YOUR TASK: Pull out every line of the items below and reproduce each one unchanged. Leave the pictures out of your answer.

RECORD SET:
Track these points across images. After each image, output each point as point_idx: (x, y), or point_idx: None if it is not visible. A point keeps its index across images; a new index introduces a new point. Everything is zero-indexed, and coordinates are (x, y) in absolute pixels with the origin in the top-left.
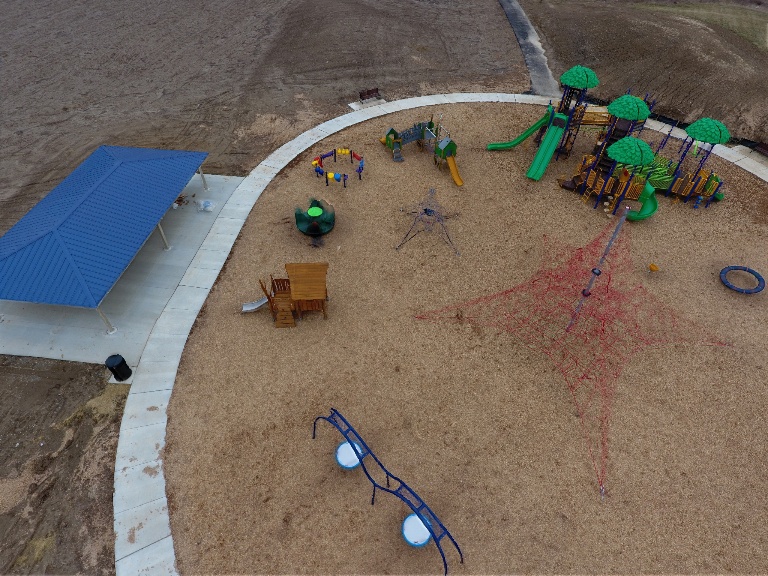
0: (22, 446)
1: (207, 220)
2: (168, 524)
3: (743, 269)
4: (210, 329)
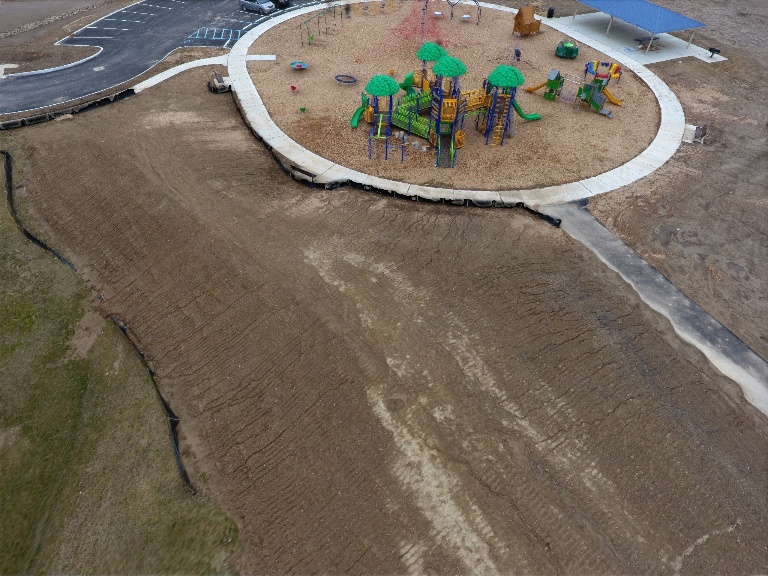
0: (547, 7)
1: (615, 47)
2: (494, 8)
3: (345, 81)
4: (545, 28)
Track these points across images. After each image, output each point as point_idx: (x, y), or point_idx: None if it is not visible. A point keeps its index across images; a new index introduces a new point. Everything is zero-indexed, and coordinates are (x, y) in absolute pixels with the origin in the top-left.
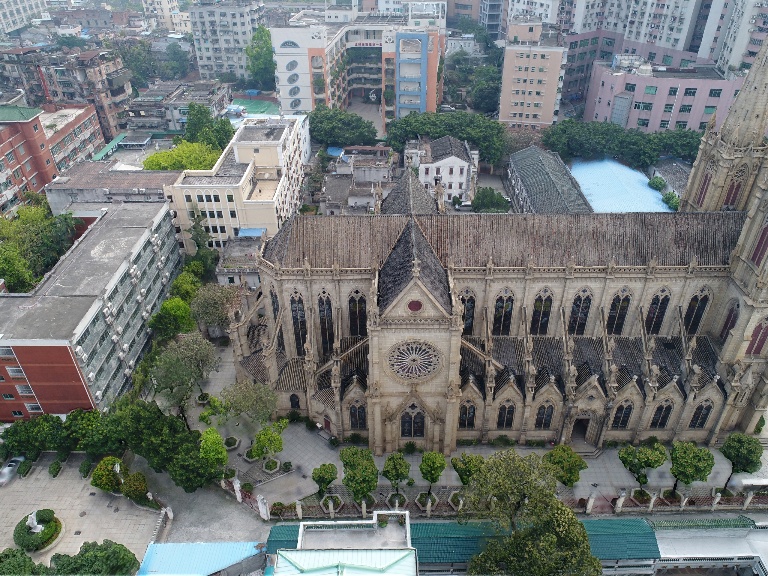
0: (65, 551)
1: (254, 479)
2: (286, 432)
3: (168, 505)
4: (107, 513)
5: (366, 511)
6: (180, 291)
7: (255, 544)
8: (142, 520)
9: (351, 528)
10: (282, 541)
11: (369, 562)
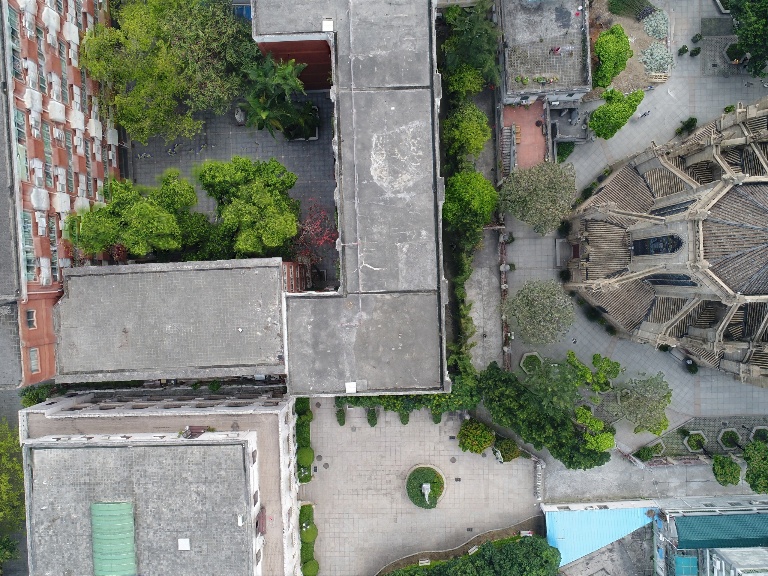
0: (455, 498)
1: (610, 413)
2: (633, 351)
3: (533, 448)
4: (476, 459)
5: (731, 450)
6: (466, 148)
7: (645, 511)
8: (513, 465)
9: None
10: (692, 541)
11: None
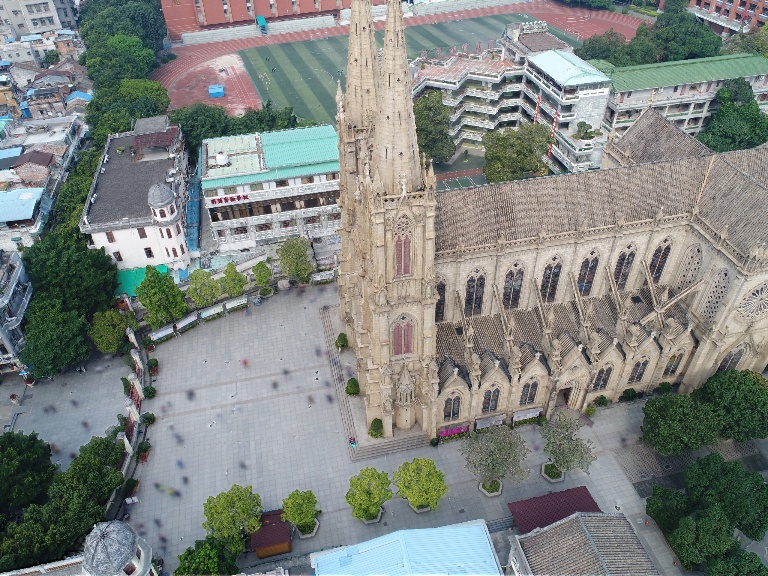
0: None
1: None
2: None
3: None
4: None
5: None
6: None
7: None
8: None
9: (600, 146)
10: None
11: (577, 81)
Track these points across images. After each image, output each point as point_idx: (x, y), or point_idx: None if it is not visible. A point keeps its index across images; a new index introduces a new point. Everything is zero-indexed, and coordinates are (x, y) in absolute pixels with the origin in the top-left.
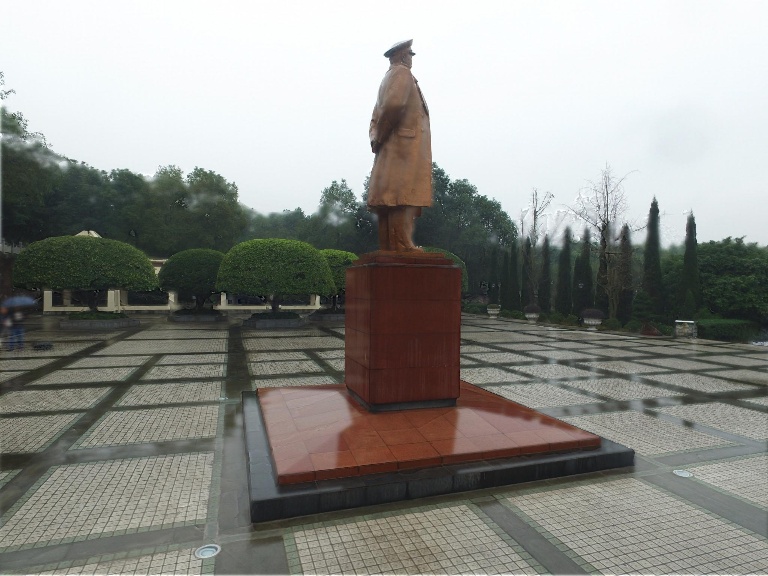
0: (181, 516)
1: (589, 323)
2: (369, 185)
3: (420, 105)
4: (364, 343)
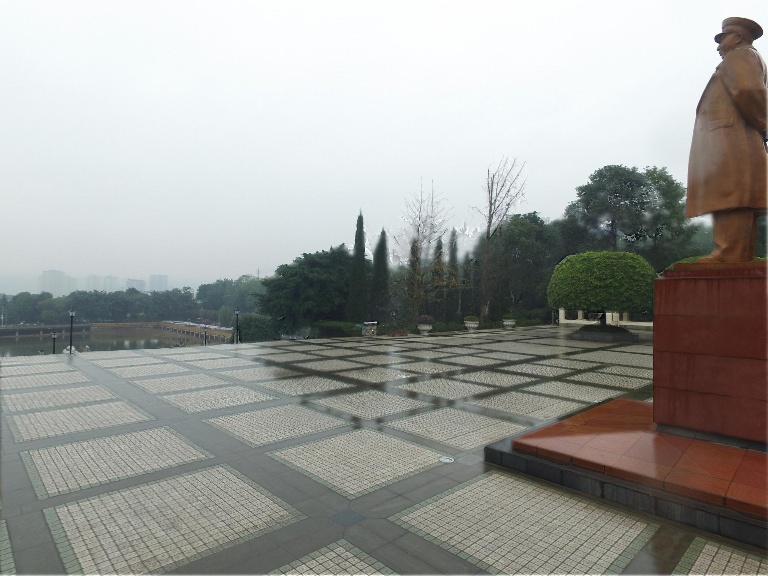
0: None
1: None
2: None
3: None
4: None
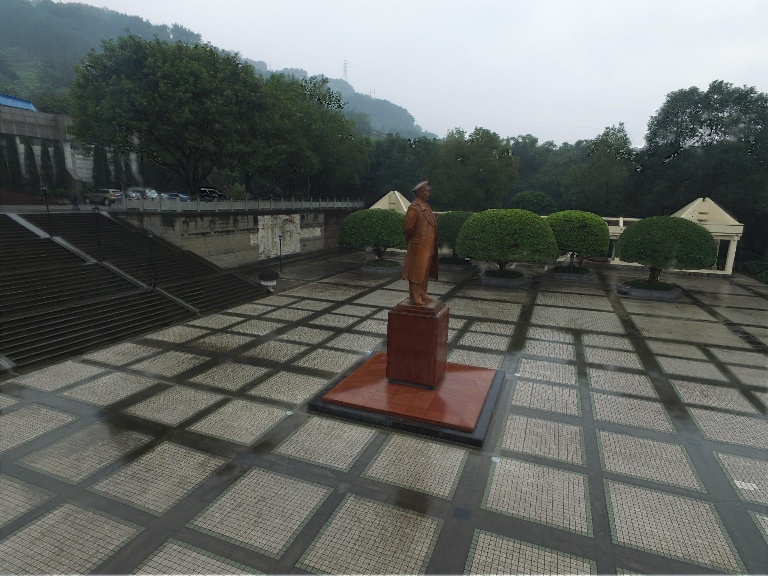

ANSWER TO THIS PROBLEM:
Track these points across images. After each image, output each point as point_idx: (x, y), or point_idx: None if it is not visible. A point keeps its index across images; a new index introduces a new point. Everything is zero-indexed, and coordinates are (x, y) in absolute pixels with the origin in the top-left.
0: (22, 446)
1: (207, 220)
2: (168, 524)
3: (743, 269)
4: (210, 329)
0: (547, 7)
1: (615, 47)
2: (494, 8)
3: (345, 81)
4: (545, 28)
Track these points across images. After each image, output each point as point_idx: (x, y), or point_idx: None if it is not visible. A point keeps its index across images; a new index introduces a new point. Everything is zero-indexed, and coordinates are (x, y) in absolute pixels with the origin in the top-left.
0: (65, 551)
1: (254, 479)
2: (286, 432)
3: (168, 505)
4: (107, 513)
5: (366, 511)
6: (180, 291)
7: (255, 544)
8: (142, 520)
9: (351, 528)
10: (282, 541)
11: (369, 562)
0: (455, 498)
1: (610, 413)
2: (633, 351)
3: (533, 448)
4: (476, 459)
5: (731, 450)
6: (466, 148)
7: (645, 511)
8: (513, 465)
9: None
10: (692, 541)
11: None
0: None
1: None
2: None
3: None
4: None
5: None
6: None
7: None
8: None
9: (600, 146)
10: None
11: (577, 81)
Track these points across images. After each image, output each point as point_idx: (x, y), or point_idx: None if it is not visible. A point keeps its index across images; a new index introduces a new point. Everything is zero-indexed, and coordinates are (x, y) in absolute pixels with the origin in the top-left.
0: (181, 516)
1: (589, 323)
2: (369, 185)
3: (420, 105)
4: (364, 343)
0: None
1: None
2: None
3: None
4: None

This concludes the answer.